Hoppe, who wasn’t at the interview, was described by Teagle as having “lots of formal musical training. He was in choirs at school. He was in crazy, new wave bands and plays piano, guitar and bass.  He reads music and can notate. I had no idea he had anywhere near the knowledge and experience when I first met him.” Asked why they thought Hoppe first became interested in Orbison, both Teagle and Danilov answered almost in unison: “The voice!”  Danilov said, “He’s been told so often ‘You sound like him.’ The voice inspired him.”  Teagle added “After that reaction it snowballed to the point where it’s almost an obsession.”  But, according to Danilov, Hoppe “doesn’t imitate Orbison, he channels him.”  “He doesn’t feel the need to totally recreate inflections,” added Teagle. The same goes for the songs as a whole, for, as Danilov puts it, “Some we try to replicate, others we make our own, or use another vocalist’s version of them.”

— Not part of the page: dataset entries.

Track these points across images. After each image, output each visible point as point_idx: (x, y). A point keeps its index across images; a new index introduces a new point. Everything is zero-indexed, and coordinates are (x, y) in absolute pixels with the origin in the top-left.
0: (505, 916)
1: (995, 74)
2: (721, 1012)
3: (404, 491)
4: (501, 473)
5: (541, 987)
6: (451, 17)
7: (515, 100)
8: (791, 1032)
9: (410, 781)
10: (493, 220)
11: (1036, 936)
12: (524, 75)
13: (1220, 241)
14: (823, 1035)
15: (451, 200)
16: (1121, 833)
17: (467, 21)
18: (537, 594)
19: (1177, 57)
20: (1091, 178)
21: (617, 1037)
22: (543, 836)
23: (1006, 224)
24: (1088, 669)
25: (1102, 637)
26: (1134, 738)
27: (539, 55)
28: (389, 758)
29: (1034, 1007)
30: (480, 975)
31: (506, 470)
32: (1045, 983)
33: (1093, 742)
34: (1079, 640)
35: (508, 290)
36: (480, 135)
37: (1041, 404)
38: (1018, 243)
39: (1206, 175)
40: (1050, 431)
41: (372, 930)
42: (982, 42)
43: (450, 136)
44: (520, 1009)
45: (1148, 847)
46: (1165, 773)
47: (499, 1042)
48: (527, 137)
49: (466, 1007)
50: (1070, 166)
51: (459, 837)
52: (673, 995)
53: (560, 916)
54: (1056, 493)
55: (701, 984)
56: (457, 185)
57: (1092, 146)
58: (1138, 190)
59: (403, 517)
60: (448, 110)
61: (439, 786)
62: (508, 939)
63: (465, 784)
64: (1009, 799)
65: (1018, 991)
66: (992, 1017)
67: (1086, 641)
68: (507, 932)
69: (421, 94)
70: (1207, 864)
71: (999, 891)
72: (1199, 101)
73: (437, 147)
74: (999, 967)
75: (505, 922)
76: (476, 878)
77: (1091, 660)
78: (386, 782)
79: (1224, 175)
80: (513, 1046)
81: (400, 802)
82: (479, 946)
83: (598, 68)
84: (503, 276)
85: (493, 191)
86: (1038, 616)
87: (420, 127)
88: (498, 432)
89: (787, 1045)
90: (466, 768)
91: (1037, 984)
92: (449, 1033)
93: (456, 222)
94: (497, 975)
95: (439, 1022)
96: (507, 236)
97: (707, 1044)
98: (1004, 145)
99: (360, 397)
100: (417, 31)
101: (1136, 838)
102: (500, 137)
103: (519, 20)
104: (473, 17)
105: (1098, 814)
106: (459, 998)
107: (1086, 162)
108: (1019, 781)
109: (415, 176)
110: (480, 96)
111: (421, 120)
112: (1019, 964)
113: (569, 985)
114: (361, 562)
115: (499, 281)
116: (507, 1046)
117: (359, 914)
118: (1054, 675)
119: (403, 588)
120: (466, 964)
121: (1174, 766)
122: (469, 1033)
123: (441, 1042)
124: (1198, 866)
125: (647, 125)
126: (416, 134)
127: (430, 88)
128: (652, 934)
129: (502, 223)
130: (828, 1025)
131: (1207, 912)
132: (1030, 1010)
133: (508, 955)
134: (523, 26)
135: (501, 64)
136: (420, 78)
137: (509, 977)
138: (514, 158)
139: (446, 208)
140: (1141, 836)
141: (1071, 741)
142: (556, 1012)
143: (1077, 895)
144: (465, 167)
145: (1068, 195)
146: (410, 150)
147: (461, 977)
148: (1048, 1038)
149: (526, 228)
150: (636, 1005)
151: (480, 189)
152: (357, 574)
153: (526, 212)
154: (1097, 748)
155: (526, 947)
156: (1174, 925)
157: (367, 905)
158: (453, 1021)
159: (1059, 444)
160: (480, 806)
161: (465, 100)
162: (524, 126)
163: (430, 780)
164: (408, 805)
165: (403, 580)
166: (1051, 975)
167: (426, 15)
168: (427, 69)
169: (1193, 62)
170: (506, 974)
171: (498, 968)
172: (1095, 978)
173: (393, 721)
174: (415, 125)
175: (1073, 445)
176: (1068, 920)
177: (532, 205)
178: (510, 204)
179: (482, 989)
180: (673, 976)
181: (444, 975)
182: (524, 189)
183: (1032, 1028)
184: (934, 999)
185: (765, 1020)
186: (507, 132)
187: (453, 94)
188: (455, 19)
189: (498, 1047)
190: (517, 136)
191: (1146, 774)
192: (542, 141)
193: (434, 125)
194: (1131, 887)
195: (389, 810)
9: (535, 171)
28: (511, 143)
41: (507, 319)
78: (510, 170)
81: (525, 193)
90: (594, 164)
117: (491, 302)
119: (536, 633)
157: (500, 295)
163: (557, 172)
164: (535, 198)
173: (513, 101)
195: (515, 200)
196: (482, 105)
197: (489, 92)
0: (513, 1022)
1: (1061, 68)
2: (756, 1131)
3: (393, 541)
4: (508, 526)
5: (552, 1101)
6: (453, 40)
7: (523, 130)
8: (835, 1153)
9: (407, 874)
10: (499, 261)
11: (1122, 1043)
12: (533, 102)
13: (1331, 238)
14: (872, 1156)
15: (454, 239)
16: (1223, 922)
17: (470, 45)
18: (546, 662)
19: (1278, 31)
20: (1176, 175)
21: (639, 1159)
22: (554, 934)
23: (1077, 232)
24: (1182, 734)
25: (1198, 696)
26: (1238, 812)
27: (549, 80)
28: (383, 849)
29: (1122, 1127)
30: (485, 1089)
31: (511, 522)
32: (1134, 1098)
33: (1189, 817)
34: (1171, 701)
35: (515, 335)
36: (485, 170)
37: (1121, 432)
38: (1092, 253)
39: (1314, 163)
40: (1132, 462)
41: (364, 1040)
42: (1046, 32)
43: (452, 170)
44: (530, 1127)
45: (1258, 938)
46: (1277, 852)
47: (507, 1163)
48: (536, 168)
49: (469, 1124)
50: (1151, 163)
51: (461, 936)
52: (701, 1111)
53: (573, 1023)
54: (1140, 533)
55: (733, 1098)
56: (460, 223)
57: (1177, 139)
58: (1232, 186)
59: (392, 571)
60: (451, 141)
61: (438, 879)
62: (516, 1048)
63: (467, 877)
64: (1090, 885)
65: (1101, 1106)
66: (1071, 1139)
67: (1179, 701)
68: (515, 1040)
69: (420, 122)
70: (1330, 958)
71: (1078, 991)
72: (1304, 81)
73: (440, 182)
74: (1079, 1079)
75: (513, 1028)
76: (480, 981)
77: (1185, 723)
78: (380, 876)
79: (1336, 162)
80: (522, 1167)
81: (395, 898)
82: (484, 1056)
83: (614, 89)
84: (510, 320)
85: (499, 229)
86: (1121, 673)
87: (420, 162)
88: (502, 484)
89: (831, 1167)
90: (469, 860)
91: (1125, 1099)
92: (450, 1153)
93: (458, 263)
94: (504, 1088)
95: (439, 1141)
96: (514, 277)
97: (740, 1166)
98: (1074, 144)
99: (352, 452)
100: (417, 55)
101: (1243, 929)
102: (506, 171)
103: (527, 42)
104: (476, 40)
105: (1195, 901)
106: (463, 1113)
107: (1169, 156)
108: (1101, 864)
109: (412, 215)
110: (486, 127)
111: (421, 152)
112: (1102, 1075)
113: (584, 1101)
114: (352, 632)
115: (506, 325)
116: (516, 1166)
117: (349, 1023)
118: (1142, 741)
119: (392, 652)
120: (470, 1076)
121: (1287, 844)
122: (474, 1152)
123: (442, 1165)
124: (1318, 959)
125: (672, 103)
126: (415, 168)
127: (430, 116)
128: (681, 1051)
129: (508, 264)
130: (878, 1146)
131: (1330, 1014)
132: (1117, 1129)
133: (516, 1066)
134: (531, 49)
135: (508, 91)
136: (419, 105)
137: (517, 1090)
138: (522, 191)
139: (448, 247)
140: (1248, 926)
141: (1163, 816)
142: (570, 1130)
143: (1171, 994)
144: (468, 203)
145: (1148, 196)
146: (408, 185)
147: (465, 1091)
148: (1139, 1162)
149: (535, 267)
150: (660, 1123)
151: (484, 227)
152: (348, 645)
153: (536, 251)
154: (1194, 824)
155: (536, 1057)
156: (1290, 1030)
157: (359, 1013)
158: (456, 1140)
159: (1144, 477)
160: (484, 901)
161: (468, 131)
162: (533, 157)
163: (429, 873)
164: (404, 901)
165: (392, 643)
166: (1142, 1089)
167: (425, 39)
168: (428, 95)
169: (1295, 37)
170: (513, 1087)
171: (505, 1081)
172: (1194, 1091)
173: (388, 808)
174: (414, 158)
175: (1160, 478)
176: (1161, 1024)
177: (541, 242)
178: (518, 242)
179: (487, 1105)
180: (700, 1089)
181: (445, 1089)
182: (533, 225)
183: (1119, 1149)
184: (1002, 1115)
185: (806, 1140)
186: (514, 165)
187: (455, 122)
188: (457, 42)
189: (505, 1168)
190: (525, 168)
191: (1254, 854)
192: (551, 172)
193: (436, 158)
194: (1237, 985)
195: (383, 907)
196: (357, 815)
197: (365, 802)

Thus far The Lonely has pretty much played clubs, libraries and places like the Foundry Café.  This show is a big step for them.  “We’re doing it big,” says Teagle, “Lights, props, costumes, full band.  Usually we have no bass drum or bass guitar, but this time we’ve got Al Hemberger and Doug Wygal as special guests.”   The “book” for the show was written by all three band members, with Danilov noting that Hoppe “has done an exorbitant amount, but we all contributed over the past year and a half.”

The Lonely hopes that their new show has a life well beyond its debut at the Depot, envisioning In Dreams and who knows, perhaps in reality as well, a run in a theater in New York City at some point in the future. Tickets to the performance cost $15 and reservations can be made at brownpapertickets or by phoning the Depot at 845-424-3900.